= Records shown =
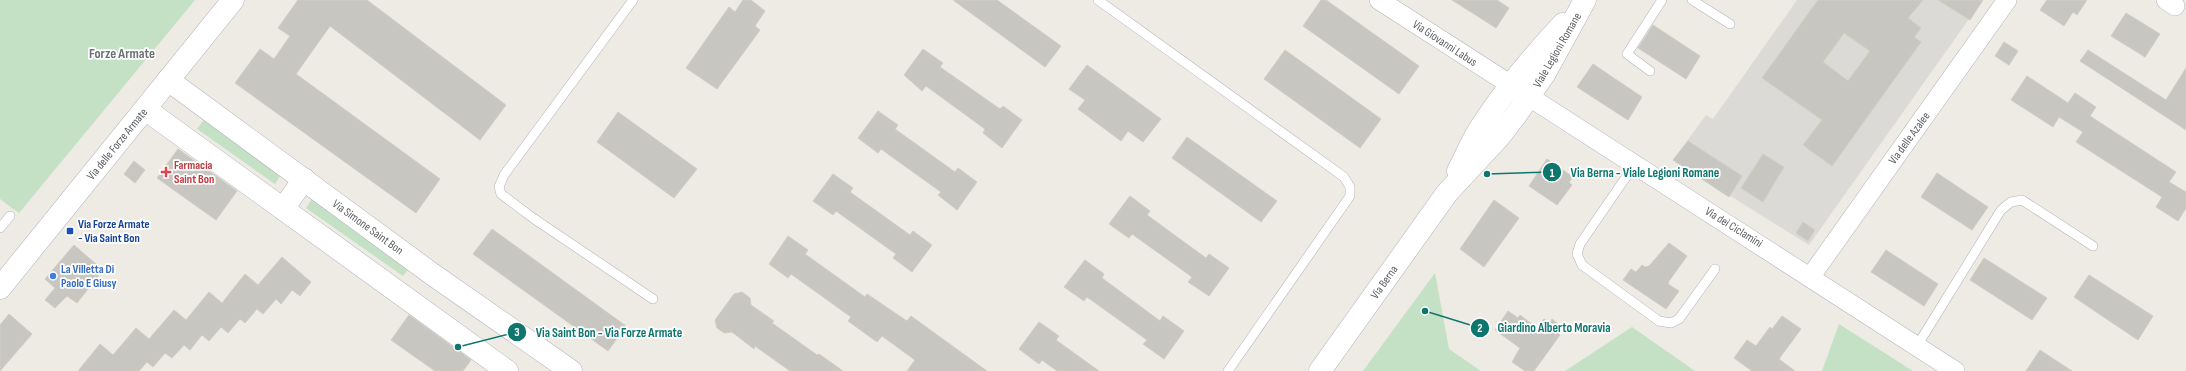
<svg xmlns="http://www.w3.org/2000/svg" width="2186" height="371" viewBox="0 0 2186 371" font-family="'Sofia Sans Condensed',sans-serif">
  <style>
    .industrial { fill: #dcdad6 }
    .green { fill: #c4e1c6 }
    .building { fill: #c8c6c1; stroke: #d1cdc3; fill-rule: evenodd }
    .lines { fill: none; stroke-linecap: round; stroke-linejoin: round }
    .lane-casing { stroke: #b1b4b8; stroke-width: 10 }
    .street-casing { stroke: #b1b4b8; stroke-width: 20 }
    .secondary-casing { stroke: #b1b3b7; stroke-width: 23 }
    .lane { stroke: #fff; stroke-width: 9 }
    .street { stroke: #fff; stroke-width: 19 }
    .secondary { stroke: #fff; stroke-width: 22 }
    .health-dot { fill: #e0444e; stroke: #fff; stroke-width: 1.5 }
    .transit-dot { fill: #1a4fb4; stroke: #fff; stroke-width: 1.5 }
    .shop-dot { fill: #3f7fe0; stroke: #fff; stroke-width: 1.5 }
    .labels { text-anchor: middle; stroke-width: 3.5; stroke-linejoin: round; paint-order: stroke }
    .street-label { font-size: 12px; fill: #5c5f63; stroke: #fff }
    .health-label { font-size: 12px; font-weight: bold; fill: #be3a42; stroke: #fff; text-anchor: start }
    .transit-label { font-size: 12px; font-weight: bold; fill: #164399; stroke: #fff; text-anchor: start }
    .shop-label { font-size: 12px; font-weight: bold; fill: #366cbe; stroke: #fff; text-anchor: start }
    .quarter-label { font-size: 14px; font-weight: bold; fill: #6d7175; stroke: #fff }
    .leader { fill: none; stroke: #0f766e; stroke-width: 1.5 }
    .callout-dot { fill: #0f766e; stroke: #fff; stroke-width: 1.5 }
    .mark-label { font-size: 12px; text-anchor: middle; font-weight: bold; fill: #fff }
    .callout-label { font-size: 13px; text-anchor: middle; font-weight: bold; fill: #0f766e; stroke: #fff; stroke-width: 3.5; stroke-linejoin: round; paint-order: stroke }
  </style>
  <rect width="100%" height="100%" fill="#edebe4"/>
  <!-- industrial -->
  <polygon class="industrial" points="1797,0 1978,0 1981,2 1809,245 1673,160 1706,115 1713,119"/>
  <!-- green -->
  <g class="green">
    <polygon points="0,0 195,0 19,213 0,199"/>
    <polygon points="205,118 282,173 275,184 197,129"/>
    <polygon points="313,197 411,266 403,276 306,208"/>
    <polygon points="1435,273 1449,349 1481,371 1363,371"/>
    <polygon points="1839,324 1913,371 1822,371"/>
    <polygon points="1632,327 1695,371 1565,371"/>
  </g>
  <!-- building -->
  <g class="building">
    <polygon points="298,0 367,0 506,105 480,140 330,26 296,74 440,179 416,213 235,83 260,49 274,59 290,36 278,28"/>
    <polygon points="743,0 751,0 765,11 755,26 760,30 717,89 686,68 729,7 735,12"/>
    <polygon points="953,0 997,0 1061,46 1045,67"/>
    <polygon points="1321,0 1326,0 1419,66 1399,94 1303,26"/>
    <polygon points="1452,0 1497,0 1509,8 1496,28"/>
    <path d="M1818 0H1923L1908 18 1921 28 1914 37 1921 42 1832 166 1803 145 1822 120 1762 78ZM1844 33 1870 51 1848 81 1823 62Z"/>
    <polygon points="1938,0 1983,0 1970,20"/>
    <polygon points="2047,0 2087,0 2077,15 2073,12 2064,26 2040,10"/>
    <polygon points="2126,13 2160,34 2145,57 2111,36"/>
    <polygon points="1653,25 1700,56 1686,79 1638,48"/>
    <polygon points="2004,42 2018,51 2009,65 1995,56"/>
    <polygon points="923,49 943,63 940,67 1000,109 1003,106 1022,120 1002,148 983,133 985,129 926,86 922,91 904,75"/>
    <polygon points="1285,50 1381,119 1360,148 1264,79"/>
    <polygon points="2088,50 2166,100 2186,68 2186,130 2080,61"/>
    <polygon points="1593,64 1642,97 1628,120 1577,87"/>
    <polygon points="1087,65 1161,119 1143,142 1128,131 1121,141 1078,109 1085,100 1069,89"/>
    <polygon points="2027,76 2068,103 2075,93 2096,107 2090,116 2176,172 2169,182 2186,192 2186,208 2178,221 2156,207 2162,197 2076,142 2083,132 2059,117 2053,127 2011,100"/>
    <polygon points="878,111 898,125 895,129 955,172 958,168 977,182 957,210 938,195 941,192 881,149 878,153 858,138"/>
    <polygon points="618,112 697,169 674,198 597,142"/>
    <polygon points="1187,137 1277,201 1261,222 1172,158"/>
    <polygon points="1688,141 1742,176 1729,197 1673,160"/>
    <polygon points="178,149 237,191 216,220 157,178"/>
    <polygon points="1763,154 1784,167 1763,202 1741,188"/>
    <polygon points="1547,159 1573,177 1569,182 1572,185 1557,205 1529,186"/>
    <polygon points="134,161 145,170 135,183 124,174"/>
    <polygon points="1937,173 1988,207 1972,230 1921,197"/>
    <polygon points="833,174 853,188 850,192 910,235 913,231 932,245 912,272 893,258 896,254 836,211 833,215 813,201"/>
    <polygon points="1130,196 1150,211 1147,215 1206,258 1209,254 1229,268 1209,296 1188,282 1192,277 1132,234 1129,238 1109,224"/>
    <polygon points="1494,200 1519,218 1484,267 1460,249"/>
    <polygon points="1803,222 1815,230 1808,241 1796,233"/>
    <polygon points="492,229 626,326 608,351 473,254"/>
    <polygon points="788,236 808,250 805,254 865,297 867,294 907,321 911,316 987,371 907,371 915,360 882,336 877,342 848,321 851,317 791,274 788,278 769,264"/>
    <polygon points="1669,243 1687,256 1669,281 1668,284 1679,291 1666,309 1623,280 1631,269 1636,272 1642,265 1645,267 1649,266"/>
    <polygon points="74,245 103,270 77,303 67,296 55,308 45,300 55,288 45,279"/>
    <polygon points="1886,250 1938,284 1924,306 1871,272"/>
    <polygon points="282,257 311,282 300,296 292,290 281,304 276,299 263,314 257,309 245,323 240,319 228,333 221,327 209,341 202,335 190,350 184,345 172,358 165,353 153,367 147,362 139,371 78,371 100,344 113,355 136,328 149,339 174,310 186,320 209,292 222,303 245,274 258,285"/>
    <polygon points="1984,258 2047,298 2032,320 1970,280"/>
    <polygon points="1085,260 1104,274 1102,278 1160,321 1163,316 1184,331 1164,359 1143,344 1147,340 1087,297 1084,301 1064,287"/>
    <polygon points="2089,275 2153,316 2138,340 2074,297"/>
    <polygon points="742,292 750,298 751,305 774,321 772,323 817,355 819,354 843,371 790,371 755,346 754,349 732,332 724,333 717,328 715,320 734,294"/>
    <polygon points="1508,311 1518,318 1520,315 1537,328 1544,319 1550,323 1552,319 1562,327 1558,333 1560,335 1534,371 1525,371 1512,362 1520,348 1495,330"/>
    <polygon points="9,314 32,334 0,371 0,325"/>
    <polygon points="409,315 471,360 463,371 435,371 391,340"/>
    <polygon points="1782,316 1801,329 1779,359 1795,371 1752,371 1734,358 1747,340 1756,346 1770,327 1772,329"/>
    <polygon points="1039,322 1059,336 1056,340 1099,371 1057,371 1042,360 1039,364 1019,349"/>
    <polygon points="2040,350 2072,371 2026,371"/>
  </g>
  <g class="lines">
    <defs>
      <g id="lane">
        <polyline points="633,0 504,175 499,187 501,194 533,218 653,299"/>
        <polyline points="1098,0 1344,177 1350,187 1350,196 1228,371"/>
        <polyline points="1692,0 1730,24"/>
        <polyline points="1650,71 1627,54 1662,0"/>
        <polyline points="1635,164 1580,244 1577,254 1582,265 1659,321 1671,323 1679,319 1715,269"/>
        <polyline points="0,228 10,216"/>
        <polyline points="1917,346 2001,210 2011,202 2022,200 2093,246"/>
      </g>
      <g id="street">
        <polyline points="1379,0 1955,371"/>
        <polyline points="2166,0 2175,6"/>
        <polyline points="1811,276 2007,0"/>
      </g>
      <g id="secondary">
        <polyline points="168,80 432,274 571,371"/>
        <polyline points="145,109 507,371"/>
        <path d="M1458 171C1466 156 1472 140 1481 127 1505 90 1533 56 1563 24"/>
        <polyline points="283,209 304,179"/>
        <polyline points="0,288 233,0"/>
        <polyline points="1320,371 1447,193 1499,137 1516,115 1545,73 1585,0"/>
      </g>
    </defs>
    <!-- lane casing -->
    <use href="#lane" class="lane-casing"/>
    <!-- street casing -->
    <use href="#street" class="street-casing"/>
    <!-- secondary casing -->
    <use href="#secondary" class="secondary-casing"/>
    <!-- lane -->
    <use href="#lane" class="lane"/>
    <!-- street -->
    <use href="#street" class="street"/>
    <!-- secondary -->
    <use href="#secondary" class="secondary"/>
  </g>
  <!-- markers -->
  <path class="health-dot" d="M164 166h4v4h4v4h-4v4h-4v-4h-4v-4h4z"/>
  <rect class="transit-dot" x="66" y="227" width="8" height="8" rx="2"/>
  <circle class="shop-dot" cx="53" cy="276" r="4"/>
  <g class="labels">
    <!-- street labels -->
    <g class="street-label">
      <text transform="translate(1445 43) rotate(33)" y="4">Via Giovanni Labus</text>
      <text transform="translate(1557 50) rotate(-60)" y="4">Viale Legioni Romane</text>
      <text transform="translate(1909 138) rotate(-54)" y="4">Via delle Azalee</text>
      <text transform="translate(117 144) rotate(-51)" y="4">Via delle Forze Armate</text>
      <text transform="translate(368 227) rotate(36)" y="4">Via Simone Saint Bon</text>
      <text transform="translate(1734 227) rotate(32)" y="4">Via dei Ciclamini</text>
      <text transform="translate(1384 282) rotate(-55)" y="4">Via Berna</text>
    </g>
    <!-- health labels -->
    <g class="health-label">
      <text x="174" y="169">Farmacia<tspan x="174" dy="14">Saint Bon</tspan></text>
    </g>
    <!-- transit labels -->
    <g class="transit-label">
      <text x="78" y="228">Via Forze Armate<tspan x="78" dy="14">- Via Saint Bon</tspan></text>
    </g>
    <!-- shop labels -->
    <g class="shop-label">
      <text x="61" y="273">La Villetta Di<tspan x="61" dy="14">Paolo E Giusy</tspan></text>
    </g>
    <!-- quarter labels -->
    <g class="quarter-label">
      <text x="122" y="58">Forze Armate</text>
    </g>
  </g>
  <!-- callouts -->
  <path class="leader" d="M1487 174L1552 172M1425 311L1480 328M458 347L517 332"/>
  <g class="callout-dot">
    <circle cx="1487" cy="174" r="4"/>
    <circle cx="1425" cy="311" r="4"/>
    <circle cx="458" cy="347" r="4"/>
    <circle cx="1552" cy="172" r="10"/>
    <circle cx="1480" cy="328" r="10"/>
    <circle cx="517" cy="332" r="10"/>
  </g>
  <g class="mark-label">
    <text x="1552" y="177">1</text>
    <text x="1480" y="332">2</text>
    <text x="517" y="336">3</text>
  </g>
  <g class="callout-label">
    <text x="1645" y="177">Via Berna - Viale Legioni Romane</text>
    <text x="1554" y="332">Giardino Alberto Moravia</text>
    <text x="609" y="337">Via Saint Bon - Via Forze Armate</text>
  </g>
</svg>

= Requirement =
Pull each line containing "lines" from the records.

= Answer section =
    .lines { fill: none; stroke-linecap: round; stroke-linejoin: round }
  <g class="lines">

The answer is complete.